Jika melihat dari rancangan KUHAP (R-KUHAP) di Indonesia yang mencoba memadukan nilai-nilai hukum yang terdapat dalam sistem hukum civil law dan sistem hukum common law ditemukan hal-hal yang baru. Salah satu hal yang baru yang terdapat dalam R-KUHAP adalah keberadaan lembaga plea guilty.
Keberadaan lembaga plea guilty merupakan slaah satu cirri khas hukum acara di Negara common law yang coba dianut dalam R-KUHAP. Lembaga plea guilty yang dianut dalam R-KUHAP tidak secara mutlah megambil nilai plea bargaining yang ada di Negara common law. R-KUHAP hanya mengambil sebagian nilai-nilai plea bargaining yang dianggap dapat disesuaikan dengan sistem hukum Indonesia. Nilai plea bargaining yang diambil dan dimasukan dalam R-KUHAP adalah nilai plea guilty (pengakuan kesalahan)
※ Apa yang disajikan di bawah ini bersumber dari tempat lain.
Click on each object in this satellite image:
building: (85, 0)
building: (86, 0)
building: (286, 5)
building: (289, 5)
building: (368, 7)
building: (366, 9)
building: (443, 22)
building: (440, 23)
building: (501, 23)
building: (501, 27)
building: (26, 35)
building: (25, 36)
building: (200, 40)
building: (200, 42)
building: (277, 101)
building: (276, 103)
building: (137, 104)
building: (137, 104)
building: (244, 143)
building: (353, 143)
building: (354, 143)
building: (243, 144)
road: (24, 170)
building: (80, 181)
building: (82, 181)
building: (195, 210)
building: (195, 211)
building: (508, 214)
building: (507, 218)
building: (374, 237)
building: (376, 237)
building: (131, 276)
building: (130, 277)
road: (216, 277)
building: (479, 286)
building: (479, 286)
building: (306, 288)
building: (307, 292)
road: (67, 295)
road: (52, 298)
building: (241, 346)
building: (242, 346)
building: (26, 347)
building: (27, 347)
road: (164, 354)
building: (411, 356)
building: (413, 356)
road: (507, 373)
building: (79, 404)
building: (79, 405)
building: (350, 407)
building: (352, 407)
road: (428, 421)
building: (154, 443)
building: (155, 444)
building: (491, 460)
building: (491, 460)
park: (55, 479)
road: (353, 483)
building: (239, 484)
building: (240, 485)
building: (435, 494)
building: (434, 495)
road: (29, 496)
Gagasan untuk memasukan nilai-nilai plea guilty dalam R-KUHAP didasari bahwa lembaga plea guilty memiliki nilai lebih yakni dapat lebih menunjang asas peradilan pidana yang sederhana, cepat, dan biaya ringan. Di sisi lain, keberadaan lembaga plea guilty banyak menimbulkan pertanyaan. Pertanyaan tersebut mengenai kedudukan, potensi terjadinya miscarriage of justice (peradilan sesat) yang ditimbulkan dan peranan dari lembaga plea guilty dalam R-KUHAP
Jika sekilas kita melihat, plea bargaining ini merupakan diskresi dari penegak hukum, dalam hal ini adalah jaksa penuntut umum. Jaksa diberi kewenangan untuk memberikan kesempatan kepada si tersangka dalam mengakui kesalahannya. Pengakuan tersebut juga menguntungkan dari pihak jaksa itu sendiri yakni mempermudah dan mempercepat dalam proses perkara tindak pidana. Dan untuk pihak tersangkanya sendiri, apabila tawaran ini menguntungkan maka sebaliknya jaksa berwenang untuk memberi reward kepada tersangka yakni pengurangan hukuman dalam surat dakwaannya.
           
Sumber :
Hukum Acara Pidana Suatu Pengantar  Karangan Prof.Andi Sofyan, S.H.,M.H.
Sistem Peradilan Pidana Kontemporer Karangan Prof. Romli Atmasasmita,S.H.